Sigh. Just for the record, that was a sight of relief, not stress. Charlotte turned three months old last week, and I feel like we’re starting to hit our stride. Being a mother of two (or even one for that matter!) is never easy, but some moments are easier and harder than others. Here’s an update of where we are right now:
There isn’t a day that goes by that I’m not thankful to be their mother. At three months old, Charlotte is smiling nonstop and starting to laugh. It’s so fun to see her little personality come through. I think it makes everything a little easier once you can really interact with your baby. I love newborns, don’t get me wrong, but they are little blobs that don’t do much. Seeing our little girl smile at me lights up my life! She has found her voice and seems to be a little more demanding. If she’s hungry or wants to be held, she doesn’t hesitate to let me know! But at the same time she’s starting to enjoy “hanging out” with us and just taking it all in.
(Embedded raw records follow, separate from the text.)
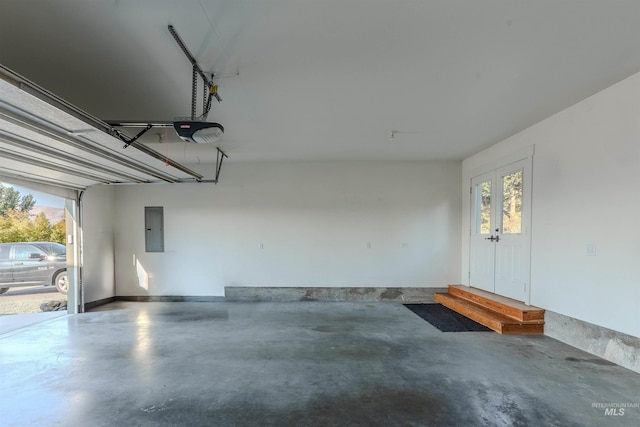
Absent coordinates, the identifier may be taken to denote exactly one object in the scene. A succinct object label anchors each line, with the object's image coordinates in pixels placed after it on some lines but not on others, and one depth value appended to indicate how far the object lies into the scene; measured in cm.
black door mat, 421
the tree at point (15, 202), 772
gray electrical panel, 613
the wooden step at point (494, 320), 393
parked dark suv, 610
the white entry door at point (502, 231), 423
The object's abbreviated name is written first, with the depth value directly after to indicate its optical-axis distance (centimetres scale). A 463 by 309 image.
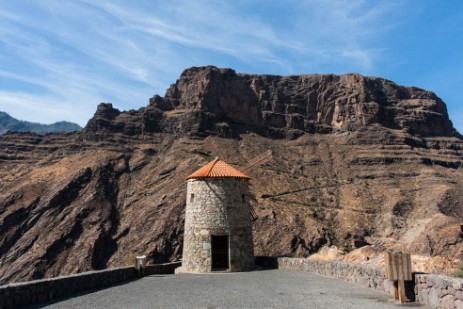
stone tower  2288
She’s fascinated with her big brother and her little head is always turning side to side as fast as she can when he’s running around.
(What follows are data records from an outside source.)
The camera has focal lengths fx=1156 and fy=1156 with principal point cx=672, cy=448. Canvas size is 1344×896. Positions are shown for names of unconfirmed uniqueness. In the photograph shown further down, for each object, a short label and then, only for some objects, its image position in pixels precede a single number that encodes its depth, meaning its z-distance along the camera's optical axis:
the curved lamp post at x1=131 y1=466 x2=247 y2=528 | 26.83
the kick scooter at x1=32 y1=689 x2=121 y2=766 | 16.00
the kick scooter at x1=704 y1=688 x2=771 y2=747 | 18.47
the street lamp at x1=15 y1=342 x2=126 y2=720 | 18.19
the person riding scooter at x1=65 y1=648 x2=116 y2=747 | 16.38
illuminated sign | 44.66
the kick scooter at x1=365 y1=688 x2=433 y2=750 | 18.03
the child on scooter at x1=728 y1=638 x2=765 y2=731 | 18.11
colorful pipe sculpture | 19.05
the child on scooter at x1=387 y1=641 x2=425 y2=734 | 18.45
It’s so magical to watch Ben fall in love with his baby sister, right before our eyes. He gets so excited when she smiles at him and he has even started asking to hold her! He is learning to have patience with her right now, especially when she’s crying in the car or I can’t get to her right away. I definitely think it’s a stress thing and her crying overwhelms him. He’s not alone there 😉 He’s already becoming a great big brother, I’ve just gotta teach him the ways.
I find myself still focused on Ben. I love Charlotte to pieces but the baby stage isn’t new, and I know what to expect. Ben’s toddler stage is exhausting and we never know what’s coming next! He definitely takes more energy out of us. I think that’s typical for the second child- there’s less time and energy to go around, but no shortage of love!! I love them both so much and know how lucky I am.
We are starting to get into routines with sleeping, nursing, and napping, so that’s good. I still can barely manage to carve any time out for myself. Even as I type this now, Charlotte is sleeping in the swing and Ben is eating a snack. I love this blog, but I am constantly fitting it into little pieces of my day and wish I could devote more time to it!
The school year is ending for all of my teaching friends, and they’ve been on my mind a lot lately. I miss my school, my coworkers, and my students. But I am so consumed at home that it’s hard to envision going back. I’ve really been struggling with that decision lately and don’t really have the answer yet. Just when I think I know what I want, I second guess. That probably means I should be praying a lot more about it! I don’t know what the future holds, but I do know I’ll figure it out… eventually.